Consider the costs of these trade-offs.
Why Machine Learning Now?
Simply, the data availability and computational power have increased with the years. Along with the standardization of data formats and the development of machine learning algorithms, it was natural for the field to grow.
But What Are the Opportunities?
Machine learning can improve the consistency of diagnostics.
Different doctors/pathologists/etc. disagree significantly in their interpretations of the same data.
Thus, it is natural for companies to try to make tools that aid in this process and ensure more consistent results.
However, predicted diagnoses are often not enough, it is necessary to justify outputs, e.g., using visualizations or explanations.
Just imagine if you had a black-box RoboDoc9000 that just told you that you’re going to die within 24 hours without any explanation :).

Secondly, medical staff are incredibly time-constrained. Thus, machine learning may be used to speed up diagnosis either by,
- Making the diagnosis autonomously.
- Point out abnormalities and having physicians confirm them.
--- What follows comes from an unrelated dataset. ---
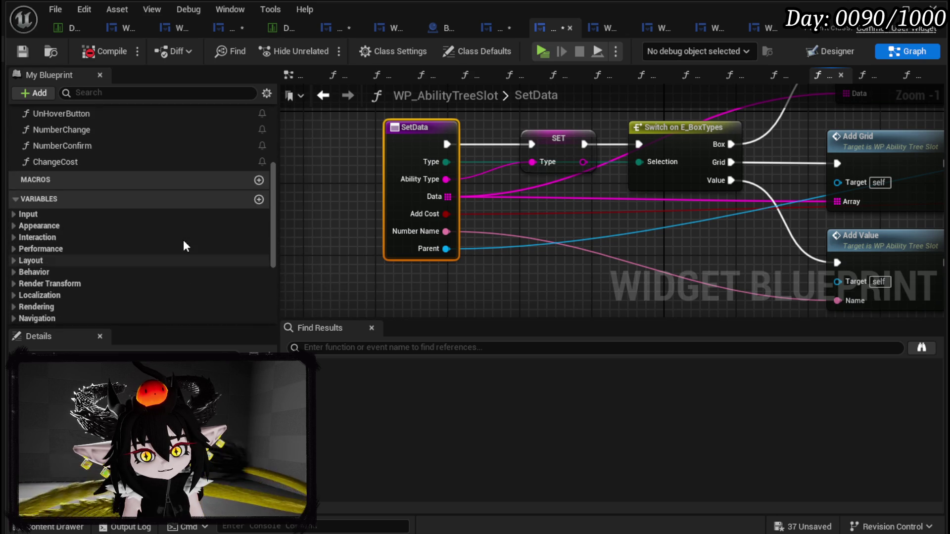
{"action": "scroll", "coordinate": [183, 240], "scroll_direction": "down", "scroll_amount": 8}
Again, the latter is more likely to be accepted by the medical community.
Along with general quality of life help. Improving documentation and interfaces which they face daily. Think of contextual auto-completion in your IDE, but for medical staff.
Lastly, machine learning is not limited to known explanations (in contrast to the early expert systems). Features are learned from the data and can be used to make predictions.
However, reproducibility is a big issue. Success in the lab does not imply success in the wild.
Takeaways
For AI and ML to have (big) impact in diagnostic it needs to be,
- Reproducible.
- Implementable in clinical practice.
- Efficient.
AI and ML will (probably) not replace doctors, pathologists, etc., but it can aid them in their work. Speed up their work and reduce their workload.
Why is Medicine Special?
A correct diagnosis can mean the difference between life and death. Along with the fact that every action has a cost (e.g., a false positive can lead to unnecessary surgery), it becomes very tricky.